EXERCISE INSTRUCTIONS: What's needed is an exact copy of all the data below, without pictures.

SUPPLIED DATA:
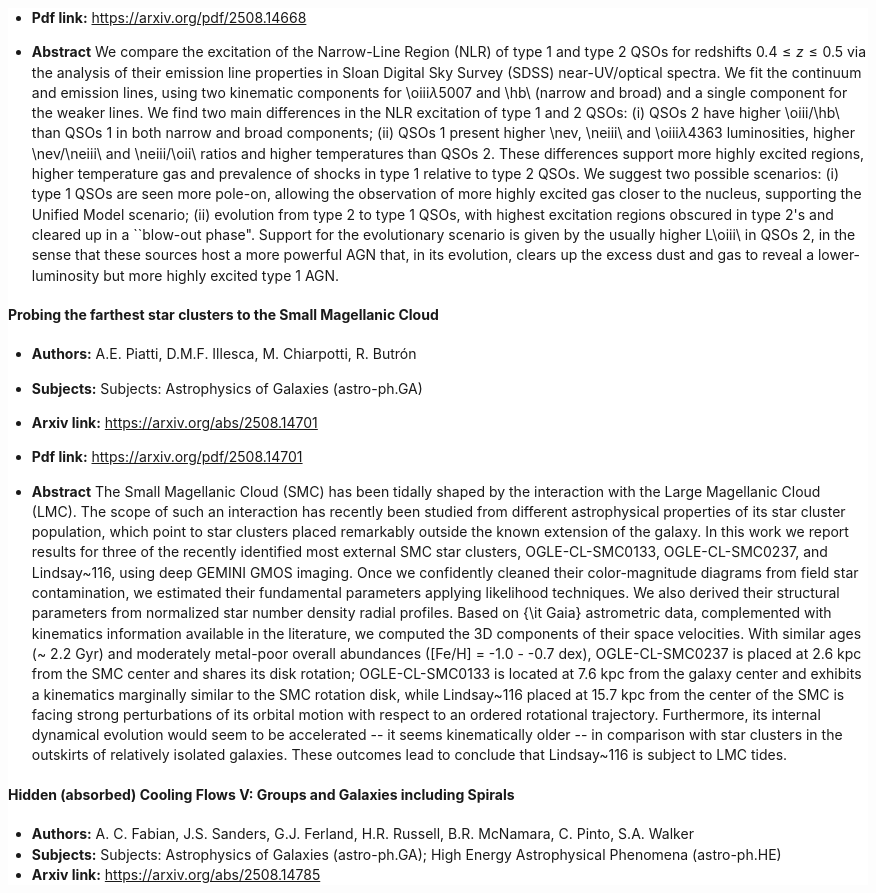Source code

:  - **Pdf link:** https://arxiv.org/pdf/2508.14668

 - **Abstract**
 We compare the excitation of the Narrow-Line Region (NLR) of type 1 and type 2 QSOs for redshifts $0.4 \le z \le 0.5$ via the analysis of their emission line properties in Sloan Digital Sky Survey (SDSS) near-UV/optical spectra. We fit the continuum and emission lines, using two kinematic components for \oiii$\lambda$5007 and \hb\ (narrow and broad) and a single component for the weaker lines. We find two main differences in the NLR excitation of type 1 and 2 QSOs: (i) QSOs 2 have higher \oiii/\hb\ than QSOs 1 in both narrow and broad components; (ii) QSOs 1 present higher \nev, \neiii\ and \oiii$\lambda4363$ luminosities, higher \nev/\neiii\ and \neiii/\oii\ ratios and higher temperatures than QSOs 2. These differences support more highly excited regions, higher temperature gas and prevalence of shocks in type 1 relative to type 2 QSOs. We suggest two possible scenarios: (i) type 1 QSOs are seen more pole-on, allowing the observation of more highly excited gas closer to the nucleus, supporting the Unified Model scenario; (ii) evolution from type 2 to type 1 QSOs, with highest excitation regions obscured in type 2's and cleared up in a ``blow-out phase". Support for the evolutionary scenario is given by the usually higher L\oiii\ in QSOs 2, in the sense that these sources host a more powerful AGN that, in its evolution, clears up the excess dust and gas to reveal a lower-luminosity but more highly excited type 1 AGN.
#### Probing the farthest star clusters to the Small Magellanic Cloud
 - **Authors:** A.E. Piatti, D.M.F. Illesca, M. Chiarpotti, R. Butrón
 - **Subjects:** Subjects:
Astrophysics of Galaxies (astro-ph.GA)
 - **Arxiv link:** https://arxiv.org/abs/2508.14701

 - **Pdf link:** https://arxiv.org/pdf/2508.14701

 - **Abstract**
 The Small Magellanic Cloud (SMC) has been tidally shaped by the interaction with the Large Magellanic Cloud (LMC). The scope of such an interaction has recently been studied from different astrophysical properties of its star cluster population, which point to star clusters placed remarkably outside the known extension of the galaxy. In this work we report results for three of the recently identified most external SMC star clusters, OGLE-CL-SMC0133, OGLE-CL-SMC0237, and Lindsay~116, using deep GEMINI GMOS imaging. Once we confidently cleaned their color-magnitude diagrams from field star contamination, we estimated their fundamental parameters applying likelihood techniques. We also derived their structural parameters from normalized star number density radial profiles. Based on {\it Gaia} astrometric data, complemented with kinematics information available in the literature, we computed the 3D components of their space velocities. With similar ages (~ 2.2 Gyr) and moderately metal-poor overall abundances ([Fe/H] = -1.0 - -0.7 dex), OGLE-CL-SMC0237 is placed at 2.6 kpc from the SMC center and shares its disk rotation; OGLE-CL-SMC0133 is located at 7.6 kpc from the galaxy center and exhibits a kinematics marginally similar to the SMC rotation disk, while Lindsay~116 placed at 15.7 kpc from the center of the SMC is facing strong perturbations of its orbital motion with respect to an ordered rotational trajectory. Furthermore, its internal dynamical evolution would seem to be accelerated -- it seems kinematically older -- in comparison with star clusters in the outskirts of relatively isolated galaxies. These outcomes lead to conclude that Lindsay~116 is subject to LMC tides.
#### Hidden (absorbed) Cooling Flows V: Groups and Galaxies including Spirals
 - **Authors:** A. C. Fabian, J.S. Sanders, G.J. Ferland, H.R. Russell, B.R. McNamara, C. Pinto, S.A. Walker
 - **Subjects:** Subjects:
Astrophysics of Galaxies (astro-ph.GA); High Energy Astrophysical Phenomena (astro-ph.HE)
 - **Arxiv link:** https://arxiv.org/abs/2508.14785
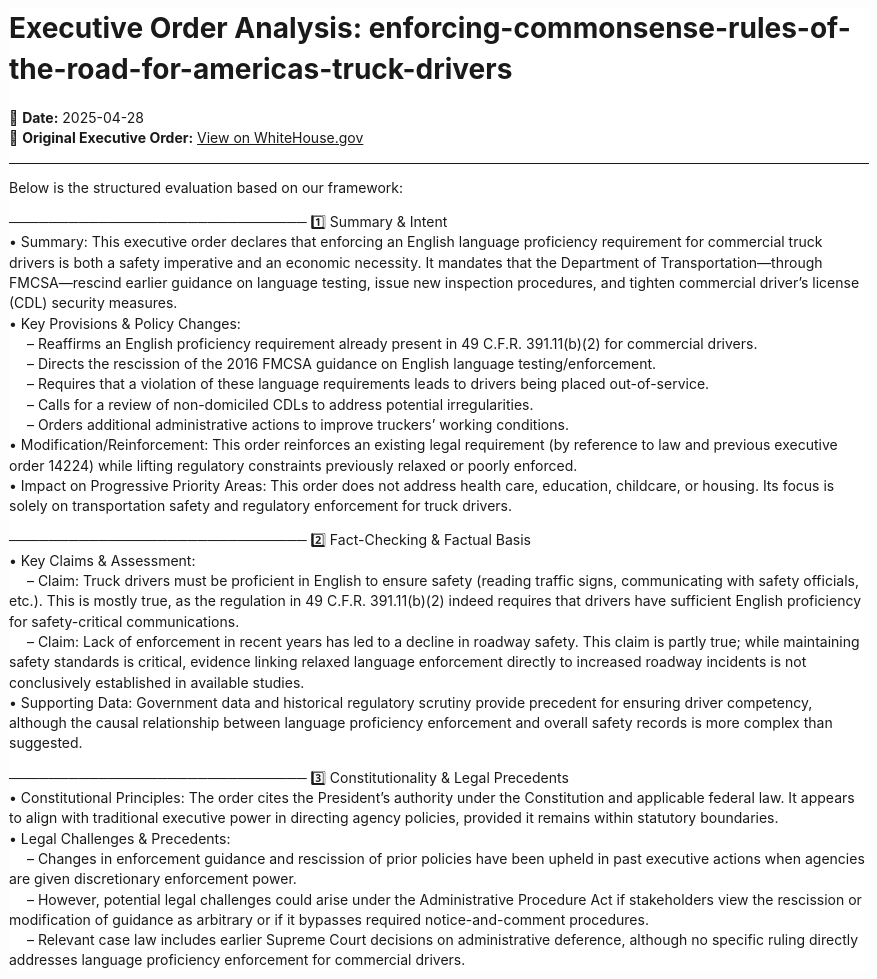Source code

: # Executive Order Analysis: enforcing-commonsense-rules-of-the-road-for-americas-truck-drivers

📅 **Date:** 2025-04-28  
🔗 **Original Executive Order:** [View on WhiteHouse.gov](https://www.whitehouse.gov/presidential-actions/2025/04/enforcing-commonsense-rules-of-the-road-for-americas-truck-drivers/)

---

Below is the structured evaluation based on our framework:

──────────────────────────────
1️⃣ Summary & Intent  
• Summary: This executive order declares that enforcing an English language proficiency requirement for commercial truck drivers is both a safety imperative and an economic necessity. It mandates that the Department of Transportation—through FMCSA—rescind earlier guidance on language testing, issue new inspection procedures, and tighten commercial driver’s license (CDL) security measures.  
• Key Provisions & Policy Changes:  
  – Reaffirms an English proficiency requirement already present in 49 C.F.R. 391.11(b)(2) for commercial drivers.  
  – Directs the rescission of the 2016 FMCSA guidance on English language testing/enforcement.  
  – Requires that a violation of these language requirements leads to drivers being placed out-of-service.  
  – Calls for a review of non-domiciled CDLs to address potential irregularities.  
  – Orders additional administrative actions to improve truckers’ working conditions.  
• Modification/Reinforcement: This order reinforces an existing legal requirement (by reference to law and previous executive order 14224) while lifting regulatory constraints previously relaxed or poorly enforced.  
• Impact on Progressive Priority Areas: This order does not address health care, education, childcare, or housing. Its focus is solely on transportation safety and regulatory enforcement for truck drivers.

──────────────────────────────
2️⃣ Fact-Checking & Factual Basis  
• Key Claims & Assessment:  
  – Claim: Truck drivers must be proficient in English to ensure safety (reading traffic signs, communicating with safety officials, etc.). This is mostly true, as the regulation in 49 C.F.R. 391.11(b)(2) indeed requires that drivers have sufficient English proficiency for safety-critical communications.  
  – Claim: Lack of enforcement in recent years has led to a decline in roadway safety. This claim is partly true; while maintaining safety standards is critical, evidence linking relaxed language enforcement directly to increased roadway incidents is not conclusively established in available studies.  
• Supporting Data: Government data and historical regulatory scrutiny provide precedent for ensuring driver competency, although the causal relationship between language proficiency enforcement and overall safety records is more complex than suggested.

──────────────────────────────
3️⃣ Constitutionality & Legal Precedents  
• Constitutional Principles: The order cites the President’s authority under the Constitution and applicable federal law. It appears to align with traditional executive power in directing agency policies, provided it remains within statutory boundaries.  
• Legal Challenges & Precedents:  
  – Changes in enforcement guidance and rescission of prior policies have been upheld in past executive actions when agencies are given discretionary enforcement power.  
  – However, potential legal challenges could arise under the Administrative Procedure Act if stakeholders view the rescission or modification of guidance as arbitrary or if it bypasses required notice-and-comment procedures.  
  – Relevant case law includes earlier Supreme Court decisions on administrative deference, although no specific ruling directly addresses language proficiency enforcement for commercial drivers.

WORKED SOLUTION:
Source code

:  - **Pdf link:** https://arxiv.org/pdf/2508.14668

 - **Abstract**
 We compare the excitation of the Narrow-Line Region (NLR) of type 1 and type 2 QSOs for redshifts $0.4 \le z \le 0.5$ via the analysis of their emission line properties in Sloan Digital Sky Survey (SDSS) near-UV/optical spectra. We fit the continuum and emission lines, using two kinematic components for \oiii$\lambda$5007 and \hb\ (narrow and broad) and a single component for the weaker lines. We find two main differences in the NLR excitation of type 1 and 2 QSOs: (i) QSOs 2 have higher \oiii/\hb\ than QSOs 1 in both narrow and broad components; (ii) QSOs 1 present higher \nev, \neiii\ and \oiii$\lambda4363$ luminosities, higher \nev/\neiii\ and \neiii/\oii\ ratios and higher temperatures than QSOs 2. These differences support more highly excited regions, higher temperature gas and prevalence of shocks in type 1 relative to type 2 QSOs. We suggest two possible scenarios: (i) type 1 QSOs are seen more pole-on, allowing the observation of more highly excited gas closer to the nucleus, supporting the Unified Model scenario; (ii) evolution from type 2 to type 1 QSOs, with highest excitation regions obscured in type 2's and cleared up in a ``blow-out phase". Support for the evolutionary scenario is given by the usually higher L\oiii\ in QSOs 2, in the sense that these sources host a more powerful AGN that, in its evolution, clears up the excess dust and gas to reveal a lower-luminosity but more highly excited type 1 AGN.
#### Probing the farthest star clusters to the Small Magellanic Cloud
 - **Authors:** A.E. Piatti, D.M.F. Illesca, M. Chiarpotti, R. Butrón
 - **Subjects:** Subjects:
Astrophysics of Galaxies (astro-ph.GA)
 - **Arxiv link:** https://arxiv.org/abs/2508.14701

 - **Pdf link:** https://arxiv.org/pdf/2508.14701

 - **Abstract**
 The Small Magellanic Cloud (SMC) has been tidally shaped by the interaction with the Large Magellanic Cloud (LMC). The scope of such an interaction has recently been studied from different astrophysical properties of its star cluster population, which point to star clusters placed remarkably outside the known extension of the galaxy. In this work we report results for three of the recently identified most external SMC star clusters, OGLE-CL-SMC0133, OGLE-CL-SMC0237, and Lindsay~116, using deep GEMINI GMOS imaging. Once we confidently cleaned their color-magnitude diagrams from field star contamination, we estimated their fundamental parameters applying likelihood techniques. We also derived their structural parameters from normalized star number density radial profiles. Based on {\it Gaia} astrometric data, complemented with kinematics information available in the literature, we computed the 3D components of their space velocities. With similar ages (~ 2.2 Gyr) and moderately metal-poor overall abundances ([Fe/H] = -1.0 - -0.7 dex), OGLE-CL-SMC0237 is placed at 2.6 kpc from the SMC center and shares its disk rotation; OGLE-CL-SMC0133 is located at 7.6 kpc from the galaxy center and exhibits a kinematics marginally similar to the SMC rotation disk, while Lindsay~116 placed at 15.7 kpc from the center of the SMC is facing strong perturbations of its orbital motion with respect to an ordered rotational trajectory. Furthermore, its internal dynamical evolution would seem to be accelerated -- it seems kinematically older -- in comparison with star clusters in the outskirts of relatively isolated galaxies. These outcomes lead to conclude that Lindsay~116 is subject to LMC tides.
#### Hidden (absorbed) Cooling Flows V: Groups and Galaxies including Spirals
 - **Authors:** A. C. Fabian, J.S. Sanders, G.J. Ferland, H.R. Russell, B.R. McNamara, C. Pinto, S.A. Walker
 - **Subjects:** Subjects:
Astrophysics of Galaxies (astro-ph.GA); High Energy Astrophysical Phenomena (astro-ph.HE)
 - **Arxiv link:** https://arxiv.org/abs/2508.14785
Source code

: # Executive Order Analysis: enforcing-commonsense-rules-of-the-road-for-americas-truck-drivers

📅 **Date:** 2025-04-28  
🔗 **Original Executive Order:** [View on WhiteHouse.gov](https://www.whitehouse.gov/presidential-actions/2025/04/enforcing-commonsense-rules-of-the-road-for-americas-truck-drivers/)

---

Below is the structured evaluation based on our framework:

──────────────────────────────
1️⃣ Summary & Intent  
• Summary: This executive order declares that enforcing an English language proficiency requirement for commercial truck drivers is both a safety imperative and an economic necessity. It mandates that the Department of Transportation—through FMCSA—rescind earlier guidance on language testing, issue new inspection procedures, and tighten commercial driver’s license (CDL) security measures.  
• Key Provisions & Policy Changes:  
  – Reaffirms an English proficiency requirement already present in 49 C.F.R. 391.11(b)(2) for commercial drivers.  
  – Directs the rescission of the 2016 FMCSA guidance on English language testing/enforcement.  
  – Requires that a violation of these language requirements leads to drivers being placed out-of-service.  
  – Calls for a review of non-domiciled CDLs to address potential irregularities.  
  – Orders additional administrative actions to improve truckers’ working conditions.  
• Modification/Reinforcement: This order reinforces an existing legal requirement (by reference to law and previous executive order 14224) while lifting regulatory constraints previously relaxed or poorly enforced.  
• Impact on Progressive Priority Areas: This order does not address health care, education, childcare, or housing. Its focus is solely on transportation safety and regulatory enforcement for truck drivers.

──────────────────────────────
2️⃣ Fact-Checking & Factual Basis  
• Key Claims & Assessment:  
  – Claim: Truck drivers must be proficient in English to ensure safety (reading traffic signs, communicating with safety officials, etc.). This is mostly true, as the regulation in 49 C.F.R. 391.11(b)(2) indeed requires that drivers have sufficient English proficiency for safety-critical communications.  
  – Claim: Lack of enforcement in recent years has led to a decline in roadway safety. This claim is partly true; while maintaining safety standards is critical, evidence linking relaxed language enforcement directly to increased roadway incidents is not conclusively established in available studies.  
• Supporting Data: Government data and historical regulatory scrutiny provide precedent for ensuring driver competency, although the causal relationship between language proficiency enforcement and overall safety records is more complex than suggested.

──────────────────────────────
3️⃣ Constitutionality & Legal Precedents  
• Constitutional Principles: The order cites the President’s authority under the Constitution and applicable federal law. It appears to align with traditional executive power in directing agency policies, provided it remains within statutory boundaries.  
• Legal Challenges & Precedents:  
  – Changes in enforcement guidance and rescission of prior policies have been upheld in past executive actions when agencies are given discretionary enforcement power.  
  – However, potential legal challenges could arise under the Administrative Procedure Act if stakeholders view the rescission or modification of guidance as arbitrary or if it bypasses required notice-and-comment procedures.  
  – Relevant case law includes earlier Supreme Court decisions on administrative deference, although no specific ruling directly addresses language proficiency enforcement for commercial drivers.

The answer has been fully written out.